Com efeito, a escolha de Harold Tavares, actual director do gabinete do primeiro-ministro, para representar Cabo Verde como administrador do Banco Mundial, está a gerar mal-estar entre sectores do MpD e no próprio Governo. Sobretudo porque, por mais importante que seja essa nomeação para o país, o processo não foi discutido em reunião do Conselho de Ministros, como se era de esperar em situações do tipo.
“O assunto foi levado ao Conselho de Ministros, mas Ulisses apresentou um argumento político de que o Harold teria que ser escolhido”, revela uma fonte do jornal A Nação, da edição desta quinta-feira, 27, que, entretanto, não quis entrar em mais pormenores sobre o “argumento político”.
Gilberto Barros: “Há unanimidade que o melhor candidato não foi escolhido”

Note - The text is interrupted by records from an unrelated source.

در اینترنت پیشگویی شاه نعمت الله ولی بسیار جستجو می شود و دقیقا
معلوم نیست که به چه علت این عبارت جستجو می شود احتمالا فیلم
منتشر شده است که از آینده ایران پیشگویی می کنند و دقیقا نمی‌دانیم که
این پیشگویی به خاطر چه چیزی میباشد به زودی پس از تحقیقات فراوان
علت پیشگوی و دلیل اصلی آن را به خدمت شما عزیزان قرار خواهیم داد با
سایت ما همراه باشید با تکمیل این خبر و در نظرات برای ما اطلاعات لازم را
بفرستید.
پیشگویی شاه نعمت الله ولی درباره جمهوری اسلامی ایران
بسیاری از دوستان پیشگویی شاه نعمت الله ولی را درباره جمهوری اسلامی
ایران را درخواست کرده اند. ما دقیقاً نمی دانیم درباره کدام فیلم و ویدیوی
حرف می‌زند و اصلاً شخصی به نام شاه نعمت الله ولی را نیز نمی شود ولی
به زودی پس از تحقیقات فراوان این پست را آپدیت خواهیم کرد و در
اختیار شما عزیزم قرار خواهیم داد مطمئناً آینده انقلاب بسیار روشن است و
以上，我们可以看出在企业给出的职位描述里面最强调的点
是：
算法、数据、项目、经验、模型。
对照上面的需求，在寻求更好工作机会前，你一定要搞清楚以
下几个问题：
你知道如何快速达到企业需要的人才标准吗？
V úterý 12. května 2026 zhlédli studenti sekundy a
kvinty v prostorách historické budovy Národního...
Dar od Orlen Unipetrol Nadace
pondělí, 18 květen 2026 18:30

Gilberto Barros, ex-Secretário de Estado das Finanças
Quem não ficou contente com a indicação de Harold Tavares e se manifestou inclusive, pedindo explicações, foi o ex-secretário de Estado das Finanças, Gilberto Barros. Num e-mail endereçado ao primeiro-ministro no passado dia 23, e que A Nação revelou nesta quinta-feira, Barros, a quem tinha sido prometido o lugar de administrador no Banco Mundial, desde a sua saída do Governo, em 2021, questiona UCS sobre a transparência e a objectividade da decisão tomada na selecção para o lugar de administrador no BM entregue a favor de Harold Tavares.
“Recebi várias chamadas sobre esta questão nos últimos dias. Há unanimidade que o melhor candidato não foi escolhido, e que a decisão não é objectiva nem defende os interesses de Cabo Verde e dos demais 22 países. Contudo, a pessoa escolhida pode ter qualificações e experiências pertinentes desconhecidas que poderão justificar a decisão e assim ficaria clarificado na sua resposta”, escreveu na missiva citada pelo semanário da Cidadela.

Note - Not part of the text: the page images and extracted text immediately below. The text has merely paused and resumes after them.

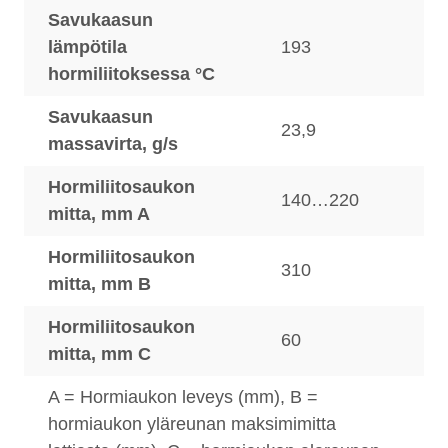
Savukaasun
lämpötila
193
hormiliitoksessa °C
Savukaasun
23,9
massavirta, g/s
Hormiliitosaukon
140…220
mitta, mm A
Hormiliitosaukon
310
mitta, mm B
Hormiliitosaukon
60
mitta, mm C
A = Hormiaukon leveys (mm), B =
hormiaukon yläreunan maksimimitta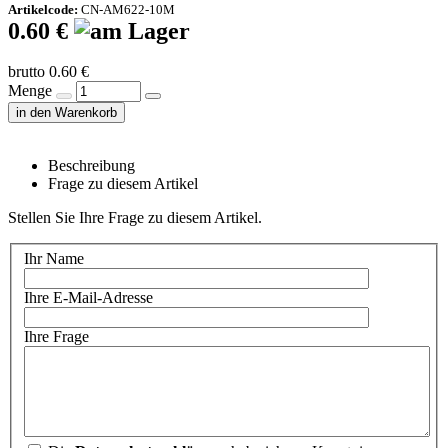
Artikelcode:
CN-AM622-10M
0.60 €
brutto 0.60 €
Menge
in den Warenkorb
Beschreibung
Frage zu diesem Artikel
Stellen Sie Ihre Frage zu diesem Artikel.
Ihr Name
Ihre E-Mail-Adresse
Ihre Frage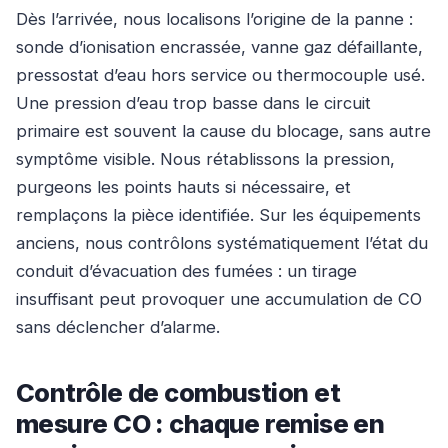
Dès l’arrivée, nous localisons l’origine de la panne :
sonde d’ionisation encrassée, vanne gaz défaillante,
pressostat d’eau hors service ou thermocouple usé.
Une pression d’eau trop basse dans le circuit
primaire est souvent la cause du blocage, sans autre
symptôme visible. Nous rétablissons la pression,
purgeons les points hauts si nécessaire, et
remplaçons la pièce identifiée. Sur les équipements
anciens, nous contrôlons systématiquement l’état du
conduit d’évacuation des fumées : un tirage
insuffisant peut provoquer une accumulation de CO
sans déclencher d’alarme.
Contrôle de combustion et
mesure CO : chaque remise en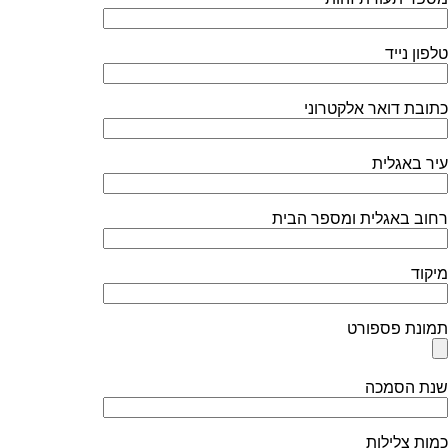
טלפון נייד
כתובת דואר אלקטרוני
עיר באגלית
רחוב באגלית ומספר הבית
מיקוד
תמונת פספורט
שנת הסמכה
כמות צלילות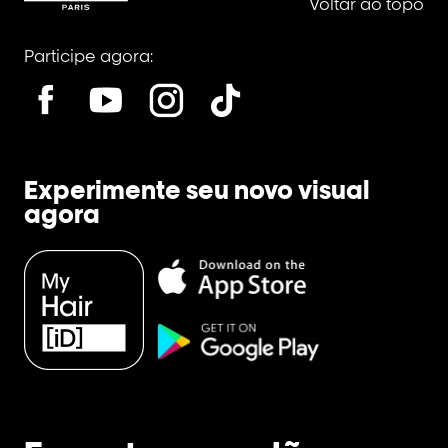
Voltar ao topo
Participe agora:
Experimente seu novo visual
agora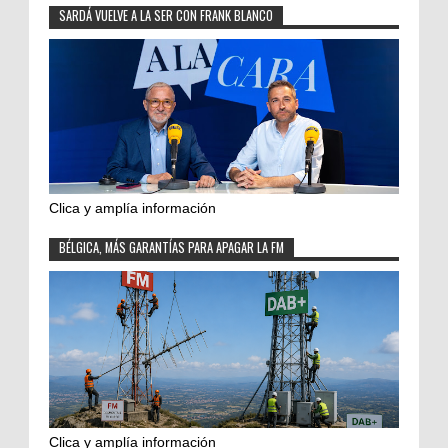
SARDÁ VUELVE A LA SER CON FRANK BLANCO
Clica y amplía información
BÉLGICA, MÁS GARANTÍAS PARA APAGAR LA FM
Clica y amplía información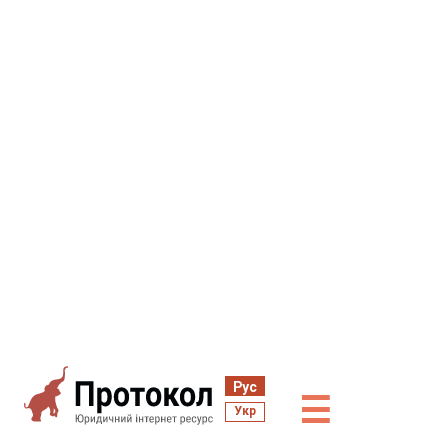
Рус
☰
Укр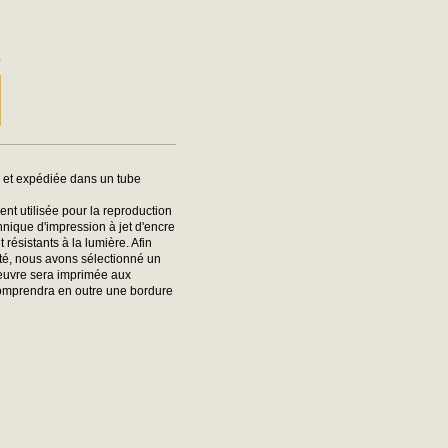
m
m
e et expédiée dans un tube
nt utilisée pour la reproduction
hnique d'impression à jet d'encre
ésistants à la lumière. Afin
ité, nous avons sélectionné un
oeuvre sera imprimée aux
comprendra en outre une bordure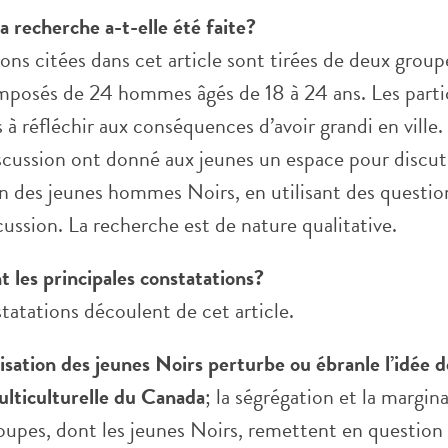
 recherche a-t-elle été faite?
ons citées dans cet article sont tirées de deux group
mposés de 24 hommes âgés de 18 à 24 ans. Les parti
s à réfléchir aux conséquences d’avoir grandi en ville.
scussion ont donné aux jeunes un espace pour discute
on des jeunes hommes Noirs, en utilisant des questio
scussion. La recherche est de nature qualitative.
t les principales constatations?
tatations découlent de cet article.
isation des jeunes Noirs perturbe ou ébranle l’idée d
lticulturelle du Canada
; la ségrégation et la margina
oupes, dont les jeunes Noirs, remettent en question 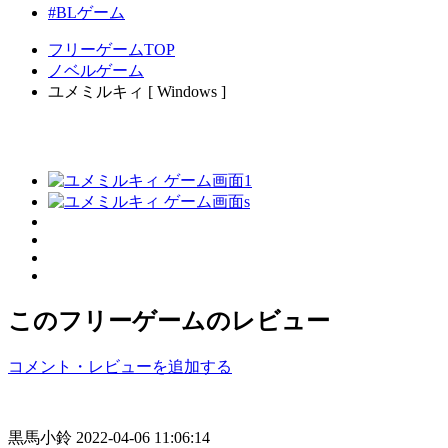
#BLゲーム
フリーゲームTOP
ノベルゲーム
ユメミルキィ [ Windows ]
このフリーゲームのレビュー
コメント・レビューを追加する
黒馬小鈴
2022-04-06 11:06:14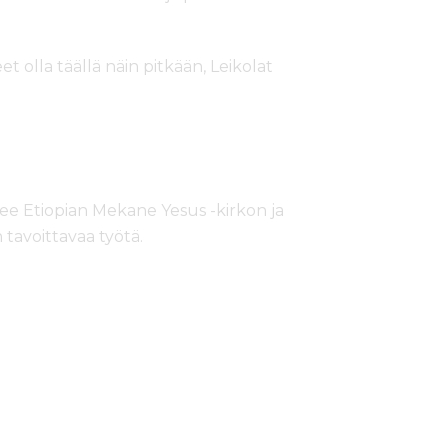
t olla täällä näin pitkään, Leikolat
e Etiopian Mekane Yesus -kirkon ja
tavoittavaa työtä.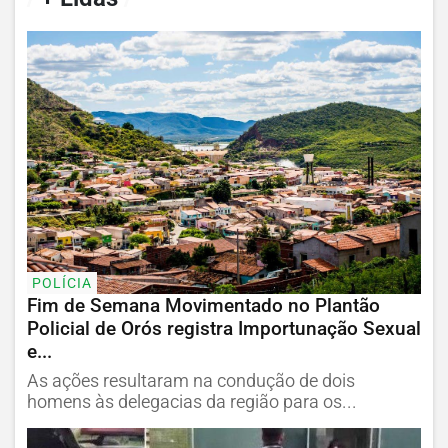
POLÍCIA
Fim de Semana Movimentado no Plantão
Policial de Orós registra Importunação Sexual
e...
As ações resultaram na condução de dois
homens às delegacias da região para os...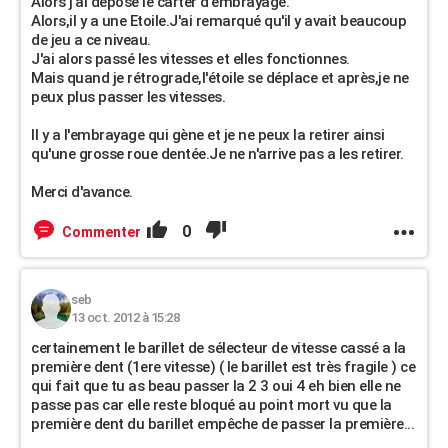
Alors j'ai déposé le carter d'embrayage.
Alors,il y a une Etoile.J'ai remarqué qu'il y avait beaucoup
de jeu a ce niveau.
J'ai alors passé les vitesses et elles fonctionnes.
Mais quand je rétrograde,l'étoile se déplace et après,je ne
peux plus passer les vitesses.
Il y a l'embrayage qui gène et je ne peux la retirer ainsi
qu'une grosse roue dentée.Je ne n'arrive pas a les retirer.
Merci d'avance.
0
Commenter
seb
13 oct. 2012 à 15:28
certainement le barillet de sélecteur de vitesse cassé a la
première dent (1ere vitesse) ( le barillet est très fragile ) ce
qui fait que tu as beau passer la 2 3 oui 4 eh bien elle ne
passe pas car elle reste bloqué au point mort vu que la
première dent du barillet empêche de passer la première...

Gilberto Barros lembrou o post do VPM sobre a indicação do “melhor quadro para o BM” para constatar que esse compromisso público do Governo com o país “não parece ter sido cumprido com esta escolha que não é a melhor por haver no mínimo uma candidatura com: muito mais anos de experiência profissional (30 anos); muito mais experiência no Banco Mundial (18 anos) comparado com uma experiência de 0 ano no Banco Mundial do escolhido; conhecimento substancial de 15 dos 23 países que vão ser representados contra um conhecimento básico e limitado a pouco países pelo candidato escolhido; fluência total em Francês e Inglês contra ausência de fluência em Francês, a língua da maioria dos países representados”.
O antigo secretário de Estado lembra ainda que tem uma “maior capacidade demonstrada” de defender os interesses dos países, inclusive na mobilização de financiamentos. “Em resumo, tenho maior capacidade em cada um dos critérios relevantes para a função. Portanto, o escolhido tem menos experiência geral, muito menos experiência do Banco Mundial, muito menos conhecimento dos países que pretende representar, e menos capacidade em defender os interesses do país”.
Por isso, o antigo secretário de Estado das Finanças exige uma resposta de UCS questionando como é que Harold Tavares é o escolhido quando o Governo assumiu o compromisso de “ter o nosso melhor quadro”? Gilberto Barros disse ainda que trabalhou em 14 dos 23 países que Cabo Verde vai representar no Banco Mundial e que é “totalmente” fluente em inglês e francês.
“Enviei o meu curriculum vitae ao VPM após seus vários pedidos e com muita relutância porque não queria estar envolvido num processo que não seja justo, transparente, objetivo e não virado para escolher o candidato melhor qualificado. Não queria que o meu curriculum vitae fosse utilizado para dar uma impressão de transparência e de competição ao processo. Portanto, por eu ter participado neste processo que foi apresentado ao país para escolher a pessoa com as melhores qualificações, agradeço uma resposta clara para demonstrar de forma objectiva a superioridade das qualificações pertinentes da pessoa escolhida”, reivindica Gilberto Barros no e-mail ao PM.